Tusk said Poland believed the men were cooperating with Russia’s security services and one had been arrested previously for sabotage in Ukraine. The pair are reportedly not among those who have been arrested.

The blast damaged rail tracks near the town of Mika, on a rail line linking Warsaw and eastern Poland, a key logistics route towards the border with Ukraine. There were no casualties, as the gap in the tracks was spotted by a regional train driver who alerted authorities. In a separate incident, power cables were destroyed along a nearby section of track.

Sikorski said he was ordering the closure of the Gdańsk consulate “though it will not be our full response” to the attack. He did not specify what other measures Poland might take. Poland has closed two other Russian consulates, in Kraków and Poznan, in recent years. The embassy in Warsaw remains open.
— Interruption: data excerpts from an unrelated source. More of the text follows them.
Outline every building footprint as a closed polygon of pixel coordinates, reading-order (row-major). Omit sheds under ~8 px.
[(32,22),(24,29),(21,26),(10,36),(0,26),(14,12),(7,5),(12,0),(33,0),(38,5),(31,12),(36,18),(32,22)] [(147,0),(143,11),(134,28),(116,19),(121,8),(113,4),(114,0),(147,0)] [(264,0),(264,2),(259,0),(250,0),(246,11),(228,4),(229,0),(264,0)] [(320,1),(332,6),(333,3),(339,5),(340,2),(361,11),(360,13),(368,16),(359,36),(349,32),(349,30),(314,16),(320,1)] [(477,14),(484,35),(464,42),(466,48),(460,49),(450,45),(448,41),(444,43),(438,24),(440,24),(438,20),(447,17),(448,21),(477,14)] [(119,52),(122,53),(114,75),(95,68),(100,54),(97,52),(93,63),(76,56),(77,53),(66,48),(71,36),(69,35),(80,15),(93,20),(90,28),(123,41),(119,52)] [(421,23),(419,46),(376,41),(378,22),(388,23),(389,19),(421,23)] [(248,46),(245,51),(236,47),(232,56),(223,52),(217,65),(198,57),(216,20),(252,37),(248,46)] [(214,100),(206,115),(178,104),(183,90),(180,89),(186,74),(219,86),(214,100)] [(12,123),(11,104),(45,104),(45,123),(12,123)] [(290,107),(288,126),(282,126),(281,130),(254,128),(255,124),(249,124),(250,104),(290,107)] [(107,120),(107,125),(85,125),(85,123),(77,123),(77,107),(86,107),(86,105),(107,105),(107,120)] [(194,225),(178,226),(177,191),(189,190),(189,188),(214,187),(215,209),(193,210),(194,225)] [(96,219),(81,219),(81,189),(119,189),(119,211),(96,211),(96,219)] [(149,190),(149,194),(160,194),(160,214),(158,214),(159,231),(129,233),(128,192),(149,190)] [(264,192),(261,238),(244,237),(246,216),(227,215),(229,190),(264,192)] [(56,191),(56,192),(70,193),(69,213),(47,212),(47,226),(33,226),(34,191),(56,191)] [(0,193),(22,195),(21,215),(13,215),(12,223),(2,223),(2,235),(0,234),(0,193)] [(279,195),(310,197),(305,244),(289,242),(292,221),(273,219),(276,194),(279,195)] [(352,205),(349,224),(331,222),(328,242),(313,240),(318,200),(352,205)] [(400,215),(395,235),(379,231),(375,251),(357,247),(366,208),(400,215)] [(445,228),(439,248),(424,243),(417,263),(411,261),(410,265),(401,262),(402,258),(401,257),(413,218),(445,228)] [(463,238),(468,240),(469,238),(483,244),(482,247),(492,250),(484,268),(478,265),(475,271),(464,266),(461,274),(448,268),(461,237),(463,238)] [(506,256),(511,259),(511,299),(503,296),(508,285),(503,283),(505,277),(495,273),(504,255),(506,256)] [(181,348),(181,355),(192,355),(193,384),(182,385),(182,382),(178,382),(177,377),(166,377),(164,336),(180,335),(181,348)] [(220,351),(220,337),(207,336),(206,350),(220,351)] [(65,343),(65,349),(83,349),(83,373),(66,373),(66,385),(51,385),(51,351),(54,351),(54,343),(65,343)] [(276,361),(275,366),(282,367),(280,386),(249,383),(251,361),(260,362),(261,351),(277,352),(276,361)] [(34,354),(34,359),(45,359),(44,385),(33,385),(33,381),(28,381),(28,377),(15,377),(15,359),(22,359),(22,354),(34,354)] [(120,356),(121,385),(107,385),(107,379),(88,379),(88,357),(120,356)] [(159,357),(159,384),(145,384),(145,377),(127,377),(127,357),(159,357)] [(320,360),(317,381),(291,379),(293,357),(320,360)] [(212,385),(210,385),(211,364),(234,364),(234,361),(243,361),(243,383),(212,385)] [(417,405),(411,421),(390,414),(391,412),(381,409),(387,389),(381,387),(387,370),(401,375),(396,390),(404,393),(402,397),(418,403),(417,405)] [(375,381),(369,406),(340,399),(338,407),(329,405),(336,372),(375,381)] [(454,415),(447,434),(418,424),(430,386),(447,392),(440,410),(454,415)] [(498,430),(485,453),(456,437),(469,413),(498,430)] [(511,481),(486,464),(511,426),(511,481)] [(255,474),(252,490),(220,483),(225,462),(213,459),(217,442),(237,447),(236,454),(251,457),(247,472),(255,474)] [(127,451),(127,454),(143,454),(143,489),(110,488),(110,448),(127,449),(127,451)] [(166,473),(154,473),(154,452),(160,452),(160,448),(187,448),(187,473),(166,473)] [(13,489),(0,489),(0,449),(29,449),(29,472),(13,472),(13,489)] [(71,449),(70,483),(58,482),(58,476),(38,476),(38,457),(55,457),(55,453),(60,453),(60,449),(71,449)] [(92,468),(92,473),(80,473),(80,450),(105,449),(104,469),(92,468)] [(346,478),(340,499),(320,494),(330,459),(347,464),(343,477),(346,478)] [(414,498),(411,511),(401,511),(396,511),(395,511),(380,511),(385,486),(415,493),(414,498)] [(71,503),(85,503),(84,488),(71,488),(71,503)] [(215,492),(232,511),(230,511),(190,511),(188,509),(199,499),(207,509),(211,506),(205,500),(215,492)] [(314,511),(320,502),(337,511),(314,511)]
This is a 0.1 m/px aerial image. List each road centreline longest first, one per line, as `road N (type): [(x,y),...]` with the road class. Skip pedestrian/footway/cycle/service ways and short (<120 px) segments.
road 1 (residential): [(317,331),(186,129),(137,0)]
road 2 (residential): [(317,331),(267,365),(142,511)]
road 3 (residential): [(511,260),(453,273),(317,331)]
Russia’s foreign ministry said it would “reduce Poland’s diplomatic and consular presence in Russia” in response.

“Relations with Poland have completely deteriorated,” said the Kremlin spokesperson Dmitry Peskov. “This is probably a manifestation of this deterioration – the Polish authorities’ desire to reduce any possibility of consular or diplomatic relations to zero.”

Russia has denied being behind sabotage attacks in Europe, but Polish and other European intelligence services believe Moscow has launched a campaign of arson, explosions and infrastructure attacks in order to test Europe’s defences and weaken support for Ukraine. The attacks usually use one-time operatives recruited over the Telegram app, often Ukrainian citizens.
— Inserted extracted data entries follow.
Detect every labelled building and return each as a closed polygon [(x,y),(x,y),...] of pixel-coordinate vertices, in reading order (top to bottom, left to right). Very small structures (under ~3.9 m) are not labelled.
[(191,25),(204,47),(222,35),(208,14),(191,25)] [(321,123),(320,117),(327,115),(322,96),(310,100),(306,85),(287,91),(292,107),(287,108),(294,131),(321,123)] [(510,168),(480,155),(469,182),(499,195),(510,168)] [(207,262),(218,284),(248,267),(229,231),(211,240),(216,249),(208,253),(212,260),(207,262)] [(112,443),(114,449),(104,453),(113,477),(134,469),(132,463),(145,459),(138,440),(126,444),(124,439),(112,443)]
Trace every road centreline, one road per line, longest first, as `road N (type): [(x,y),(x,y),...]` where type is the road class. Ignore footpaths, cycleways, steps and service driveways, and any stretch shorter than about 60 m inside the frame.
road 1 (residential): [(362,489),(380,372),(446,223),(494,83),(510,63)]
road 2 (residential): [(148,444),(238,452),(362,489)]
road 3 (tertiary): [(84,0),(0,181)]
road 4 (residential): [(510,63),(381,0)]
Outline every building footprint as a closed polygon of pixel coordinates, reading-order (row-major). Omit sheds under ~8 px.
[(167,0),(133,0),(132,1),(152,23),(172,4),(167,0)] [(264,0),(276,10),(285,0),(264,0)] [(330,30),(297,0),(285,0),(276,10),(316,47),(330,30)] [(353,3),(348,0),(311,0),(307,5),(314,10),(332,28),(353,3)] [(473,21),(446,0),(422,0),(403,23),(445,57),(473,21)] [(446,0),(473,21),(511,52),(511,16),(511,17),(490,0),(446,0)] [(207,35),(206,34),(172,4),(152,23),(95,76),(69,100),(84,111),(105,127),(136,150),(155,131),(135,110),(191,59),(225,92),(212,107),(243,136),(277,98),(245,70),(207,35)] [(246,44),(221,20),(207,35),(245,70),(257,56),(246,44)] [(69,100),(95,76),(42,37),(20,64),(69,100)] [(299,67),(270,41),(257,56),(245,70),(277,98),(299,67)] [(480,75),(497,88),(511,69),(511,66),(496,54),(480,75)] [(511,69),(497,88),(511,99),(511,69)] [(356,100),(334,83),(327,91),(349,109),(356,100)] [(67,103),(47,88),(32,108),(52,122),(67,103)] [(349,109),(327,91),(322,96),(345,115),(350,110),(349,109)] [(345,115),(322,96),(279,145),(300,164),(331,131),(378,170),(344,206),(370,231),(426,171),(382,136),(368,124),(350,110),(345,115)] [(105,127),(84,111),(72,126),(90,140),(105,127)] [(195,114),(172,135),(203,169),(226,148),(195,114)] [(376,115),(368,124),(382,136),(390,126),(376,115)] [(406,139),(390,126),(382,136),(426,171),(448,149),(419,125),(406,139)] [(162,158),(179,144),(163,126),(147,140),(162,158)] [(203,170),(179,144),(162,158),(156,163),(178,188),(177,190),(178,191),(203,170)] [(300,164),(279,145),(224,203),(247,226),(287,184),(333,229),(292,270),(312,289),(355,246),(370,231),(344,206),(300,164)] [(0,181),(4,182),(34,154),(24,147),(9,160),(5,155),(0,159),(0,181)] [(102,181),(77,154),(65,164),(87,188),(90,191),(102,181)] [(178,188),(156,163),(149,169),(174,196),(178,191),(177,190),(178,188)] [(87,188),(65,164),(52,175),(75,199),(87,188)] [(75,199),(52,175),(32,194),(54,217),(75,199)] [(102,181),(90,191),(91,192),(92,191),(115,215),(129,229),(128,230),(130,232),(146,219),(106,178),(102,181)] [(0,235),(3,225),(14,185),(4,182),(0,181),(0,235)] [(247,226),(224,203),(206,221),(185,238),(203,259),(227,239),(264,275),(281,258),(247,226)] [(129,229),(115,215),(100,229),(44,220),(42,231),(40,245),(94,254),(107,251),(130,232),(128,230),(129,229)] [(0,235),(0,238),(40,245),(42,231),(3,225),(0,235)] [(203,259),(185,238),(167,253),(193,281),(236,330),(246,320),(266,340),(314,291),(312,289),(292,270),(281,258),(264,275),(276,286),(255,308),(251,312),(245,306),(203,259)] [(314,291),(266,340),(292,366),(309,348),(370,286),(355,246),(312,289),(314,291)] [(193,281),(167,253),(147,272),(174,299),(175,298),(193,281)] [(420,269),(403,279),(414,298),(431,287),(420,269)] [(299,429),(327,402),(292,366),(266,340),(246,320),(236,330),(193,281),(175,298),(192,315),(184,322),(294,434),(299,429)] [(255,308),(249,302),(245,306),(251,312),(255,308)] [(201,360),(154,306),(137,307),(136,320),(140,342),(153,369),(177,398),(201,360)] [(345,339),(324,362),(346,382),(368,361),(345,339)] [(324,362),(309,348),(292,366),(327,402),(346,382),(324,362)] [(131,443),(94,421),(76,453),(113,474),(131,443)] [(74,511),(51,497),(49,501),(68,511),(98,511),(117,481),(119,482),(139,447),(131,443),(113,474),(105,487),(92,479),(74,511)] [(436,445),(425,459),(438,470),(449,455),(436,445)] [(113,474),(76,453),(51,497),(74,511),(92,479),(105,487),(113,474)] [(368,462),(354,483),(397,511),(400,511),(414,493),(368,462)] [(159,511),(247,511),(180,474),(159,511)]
Tusk spoke with Ukraine’s president, Volodymyr Zelenskyy, on Wednesday morning, with the Ukrainian president promising “to share all information” relating to the attack. The two countries would set up a bilateral working group to try to prevent further incidents, Zelenskyy said.

“Our information is the same: all the facts indicate that there is a Russian trace behind all of this,” he said. He compared the attacks in Poland to daily sabotage acts in Ukraine.

Speaking at a press conference in Warsaw, the chief of the Polish general staff, Wiesław Kukuła, said the long winter nights in the upcoming holiday season could be perceived by Russia as the perfect time to increase sabotage activity. “We must not allow this to happen,” he said.

Kukuła added that the army wanted to prepare for a “wide range” of potential incidents “to eliminate any space for this type of activity”.

The defence minister, Władysław Kosiniak-Kamysz, announced at the same press conference that the army was working on a plan, Operation Horizon, to deploy 10,000 soldiers to protect critical infrastructure across the country to “counteract acts of diversion and raise the level of security for Polish citizens”.